» **Brief**:
Your reply should be the following data, copied exactly.

══ Data section ══

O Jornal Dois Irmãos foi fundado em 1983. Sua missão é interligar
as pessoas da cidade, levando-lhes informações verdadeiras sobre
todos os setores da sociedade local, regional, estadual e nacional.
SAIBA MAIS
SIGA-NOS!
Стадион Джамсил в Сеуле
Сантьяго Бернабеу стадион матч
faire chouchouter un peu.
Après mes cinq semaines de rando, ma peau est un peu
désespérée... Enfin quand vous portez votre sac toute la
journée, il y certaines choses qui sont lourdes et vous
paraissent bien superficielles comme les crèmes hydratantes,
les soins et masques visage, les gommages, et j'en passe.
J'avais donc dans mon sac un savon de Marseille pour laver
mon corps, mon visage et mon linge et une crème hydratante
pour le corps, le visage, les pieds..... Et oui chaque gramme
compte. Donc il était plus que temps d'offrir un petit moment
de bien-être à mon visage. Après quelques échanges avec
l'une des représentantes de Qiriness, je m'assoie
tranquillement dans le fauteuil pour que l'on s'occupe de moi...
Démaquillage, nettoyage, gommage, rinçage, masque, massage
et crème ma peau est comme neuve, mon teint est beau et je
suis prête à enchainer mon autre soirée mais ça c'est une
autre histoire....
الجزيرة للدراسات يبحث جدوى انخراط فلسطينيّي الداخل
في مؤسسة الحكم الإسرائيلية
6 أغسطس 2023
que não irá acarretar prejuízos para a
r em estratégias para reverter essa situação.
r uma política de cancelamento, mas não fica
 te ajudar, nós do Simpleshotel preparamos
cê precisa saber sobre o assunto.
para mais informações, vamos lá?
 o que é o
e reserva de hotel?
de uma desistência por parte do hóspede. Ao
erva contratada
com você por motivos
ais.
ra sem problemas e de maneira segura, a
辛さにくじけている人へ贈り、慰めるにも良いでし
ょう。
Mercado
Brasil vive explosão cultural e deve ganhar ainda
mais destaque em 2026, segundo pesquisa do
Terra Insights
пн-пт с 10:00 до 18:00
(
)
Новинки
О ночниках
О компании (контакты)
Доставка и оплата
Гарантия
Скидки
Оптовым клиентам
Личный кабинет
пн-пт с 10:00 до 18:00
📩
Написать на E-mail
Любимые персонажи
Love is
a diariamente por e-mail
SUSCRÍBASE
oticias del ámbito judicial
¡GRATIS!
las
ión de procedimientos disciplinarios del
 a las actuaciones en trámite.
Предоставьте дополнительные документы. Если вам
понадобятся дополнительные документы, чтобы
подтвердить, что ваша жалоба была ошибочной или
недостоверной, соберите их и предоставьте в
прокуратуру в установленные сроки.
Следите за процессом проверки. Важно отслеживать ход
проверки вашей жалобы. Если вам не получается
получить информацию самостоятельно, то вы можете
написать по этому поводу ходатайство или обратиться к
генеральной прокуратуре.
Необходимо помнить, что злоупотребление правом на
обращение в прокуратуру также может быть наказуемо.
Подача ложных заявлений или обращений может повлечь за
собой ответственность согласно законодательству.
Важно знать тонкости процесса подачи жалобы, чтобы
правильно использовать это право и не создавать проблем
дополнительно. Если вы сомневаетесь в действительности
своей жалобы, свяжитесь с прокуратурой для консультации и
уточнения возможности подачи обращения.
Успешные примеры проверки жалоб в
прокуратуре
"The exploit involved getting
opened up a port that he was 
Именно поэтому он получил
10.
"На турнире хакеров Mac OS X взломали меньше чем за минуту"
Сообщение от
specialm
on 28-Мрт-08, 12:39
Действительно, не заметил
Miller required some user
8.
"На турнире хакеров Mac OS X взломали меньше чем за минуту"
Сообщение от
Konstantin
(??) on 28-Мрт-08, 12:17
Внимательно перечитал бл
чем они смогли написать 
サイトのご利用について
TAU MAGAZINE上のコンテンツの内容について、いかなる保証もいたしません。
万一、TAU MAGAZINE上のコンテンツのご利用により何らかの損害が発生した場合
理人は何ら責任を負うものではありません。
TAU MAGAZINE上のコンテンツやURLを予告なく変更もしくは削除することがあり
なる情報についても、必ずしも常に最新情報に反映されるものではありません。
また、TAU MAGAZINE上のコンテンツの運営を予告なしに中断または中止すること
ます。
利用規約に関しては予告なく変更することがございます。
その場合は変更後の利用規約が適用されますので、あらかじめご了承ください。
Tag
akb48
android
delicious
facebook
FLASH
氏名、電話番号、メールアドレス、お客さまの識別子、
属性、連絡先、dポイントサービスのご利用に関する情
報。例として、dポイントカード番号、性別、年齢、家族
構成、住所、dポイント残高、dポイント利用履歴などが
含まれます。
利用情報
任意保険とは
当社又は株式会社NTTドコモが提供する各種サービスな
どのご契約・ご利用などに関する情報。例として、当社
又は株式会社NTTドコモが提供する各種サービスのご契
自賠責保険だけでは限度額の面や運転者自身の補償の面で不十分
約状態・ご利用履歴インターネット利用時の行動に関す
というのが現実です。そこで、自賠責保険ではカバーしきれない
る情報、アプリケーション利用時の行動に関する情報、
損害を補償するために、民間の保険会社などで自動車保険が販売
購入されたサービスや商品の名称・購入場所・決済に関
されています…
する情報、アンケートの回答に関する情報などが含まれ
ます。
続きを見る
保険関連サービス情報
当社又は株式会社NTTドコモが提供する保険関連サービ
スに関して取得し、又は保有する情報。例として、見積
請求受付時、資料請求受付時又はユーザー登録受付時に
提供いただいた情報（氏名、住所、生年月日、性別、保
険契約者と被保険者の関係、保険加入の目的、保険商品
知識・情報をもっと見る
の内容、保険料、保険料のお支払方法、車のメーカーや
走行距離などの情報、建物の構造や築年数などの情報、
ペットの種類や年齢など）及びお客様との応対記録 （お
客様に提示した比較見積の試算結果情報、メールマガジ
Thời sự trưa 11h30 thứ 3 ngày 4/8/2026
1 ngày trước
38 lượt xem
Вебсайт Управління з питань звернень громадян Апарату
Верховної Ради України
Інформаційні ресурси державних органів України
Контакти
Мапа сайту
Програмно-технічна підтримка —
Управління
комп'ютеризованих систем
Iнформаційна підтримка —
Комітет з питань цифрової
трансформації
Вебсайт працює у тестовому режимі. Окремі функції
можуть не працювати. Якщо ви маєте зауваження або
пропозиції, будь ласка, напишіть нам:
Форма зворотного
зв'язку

═══

» **Finished task**:
O Jornal Dois Irmãos foi fundado em 1983. Sua missão é interligar
as pessoas da cidade, levando-lhes informações verdadeiras sobre
todos os setores da sociedade local, regional, estadual e nacional.
SAIBA MAIS
SIGA-NOS!
Стадион Джамсил в Сеуле
Сантьяго Бернабеу стадион матч
faire chouchouter un peu.
Après mes cinq semaines de rando, ma peau est un peu
désespérée... Enfin quand vous portez votre sac toute la
journée, il y certaines choses qui sont lourdes et vous
paraissent bien superficielles comme les crèmes hydratantes,
les soins et masques visage, les gommages, et j'en passe.
J'avais donc dans mon sac un savon de Marseille pour laver
mon corps, mon visage et mon linge et une crème hydratante
pour le corps, le visage, les pieds..... Et oui chaque gramme
compte. Donc il était plus que temps d'offrir un petit moment
de bien-être à mon visage. Après quelques échanges avec
l'une des représentantes de Qiriness, je m'assoie
tranquillement dans le fauteuil pour que l'on s'occupe de moi...
Démaquillage, nettoyage, gommage, rinçage, masque, massage
et crème ma peau est comme neuve, mon teint est beau et je
suis prête à enchainer mon autre soirée mais ça c'est une
autre histoire....
الجزيرة للدراسات يبحث جدوى انخراط فلسطينيّي الداخل
في مؤسسة الحكم الإسرائيلية
6 أغسطس 2023
que não irá acarretar prejuízos para a
r em estratégias para reverter essa situação.
r uma política de cancelamento, mas não fica
 te ajudar, nós do Simpleshotel preparamos
cê precisa saber sobre o assunto.
para mais informações, vamos lá?
 o que é o
e reserva de hotel?
de uma desistência por parte do hóspede. Ao
erva contratada
com você por motivos
ais.
ra sem problemas e de maneira segura, a
辛さにくじけている人へ贈り、慰めるにも良いでし
ょう。
Mercado
Brasil vive explosão cultural e deve ganhar ainda
mais destaque em 2026, segundo pesquisa do
Terra Insights
пн-пт с 10:00 до 18:00
(
)
Новинки
О ночниках
О компании (контакты)
Доставка и оплата
Гарантия
Скидки
Оптовым клиентам
Личный кабинет
пн-пт с 10:00 до 18:00
📩
Написать на E-mail
Любимые персонажи
Love is
a diariamente por e-mail
SUSCRÍBASE
oticias del ámbito judicial
¡GRATIS!
las
ión de procedimientos disciplinarios del
 a las actuaciones en trámite.
Предоставьте дополнительные документы. Если вам
понадобятся дополнительные документы, чтобы
подтвердить, что ваша жалоба была ошибочной или
недостоверной, соберите их и предоставьте в
прокуратуру в установленные сроки.
Следите за процессом проверки. Важно отслеживать ход
проверки вашей жалобы. Если вам не получается
получить информацию самостоятельно, то вы можете
написать по этому поводу ходатайство или обратиться к
генеральной прокуратуре.
Необходимо помнить, что злоупотребление правом на
обращение в прокуратуру также может быть наказуемо.
Подача ложных заявлений или обращений может повлечь за
собой ответственность согласно законодательству.
Важно знать тонкости процесса подачи жалобы, чтобы
правильно использовать это право и не создавать проблем
дополнительно. Если вы сомневаетесь в действительности
своей жалобы, свяжитесь с прокуратурой для консультации и
уточнения возможности подачи обращения.
Успешные примеры проверки жалоб в
прокуратуре
"The exploit involved getting
opened up a port that he was 
Именно поэтому он получил
10.
"На турнире хакеров Mac OS X взломали меньше чем за минуту"
Сообщение от
specialm
on 28-Мрт-08, 12:39
Действительно, не заметил
Miller required some user
8.
"На турнире хакеров Mac OS X взломали меньше чем за минуту"
Сообщение от
Konstantin
(??) on 28-Мрт-08, 12:17
Внимательно перечитал бл
чем они смогли написать 
サイトのご利用について
TAU MAGAZINE上のコンテンツの内容について、いかなる保証もいたしません。
万一、TAU MAGAZINE上のコンテンツのご利用により何らかの損害が発生した場合
理人は何ら責任を負うものではありません。
TAU MAGAZINE上のコンテンツやURLを予告なく変更もしくは削除することがあり
なる情報についても、必ずしも常に最新情報に反映されるものではありません。
また、TAU MAGAZINE上のコンテンツの運営を予告なしに中断または中止すること
ます。
利用規約に関しては予告なく変更することがございます。
その場合は変更後の利用規約が適用されますので、あらかじめご了承ください。
Tag
akb48
android
delicious
facebook
FLASH
氏名、電話番号、メールアドレス、お客さまの識別子、
属性、連絡先、dポイントサービスのご利用に関する情
報。例として、dポイントカード番号、性別、年齢、家族
構成、住所、dポイント残高、dポイント利用履歴などが
含まれます。
利用情報
任意保険とは
当社又は株式会社NTTドコモが提供する各種サービスな
どのご契約・ご利用などに関する情報。例として、当社
又は株式会社NTTドコモが提供する各種サービスのご契
自賠責保険だけでは限度額の面や運転者自身の補償の面で不十分
約状態・ご利用履歴インターネット利用時の行動に関す
というのが現実です。そこで、自賠責保険ではカバーしきれない
る情報、アプリケーション利用時の行動に関する情報、
損害を補償するために、民間の保険会社などで自動車保険が販売
購入されたサービスや商品の名称・購入場所・決済に関
されています…
する情報、アンケートの回答に関する情報などが含まれ
ます。
続きを見る
保険関連サービス情報
当社又は株式会社NTTドコモが提供する保険関連サービ
スに関して取得し、又は保有する情報。例として、見積
請求受付時、資料請求受付時又はユーザー登録受付時に
提供いただいた情報（氏名、住所、生年月日、性別、保
険契約者と被保険者の関係、保険加入の目的、保険商品
知識・情報をもっと見る
の内容、保険料、保険料のお支払方法、車のメーカーや
走行距離などの情報、建物の構造や築年数などの情報、
ペットの種類や年齢など）及びお客様との応対記録 （お
客様に提示した比較見積の試算結果情報、メールマガジ
Thời sự trưa 11h30 thứ 3 ngày 4/8/2026
1 ngày trước
38 lượt xem
Вебсайт Управління з питань звернень громадян Апарату
Верховної Ради України
Інформаційні ресурси державних органів України
Контакти
Мапа сайту
Програмно-технічна підтримка —
Управління
комп'ютеризованих систем
Iнформаційна підтримка —
Комітет з питань цифрової
трансформації
Вебсайт працює у тестовому режимі. Окремі функції
можуть не працювати. Якщо ви маєте зауваження або
пропозиції, будь ласка, напишіть нам:
Форма зворотного
зв'язку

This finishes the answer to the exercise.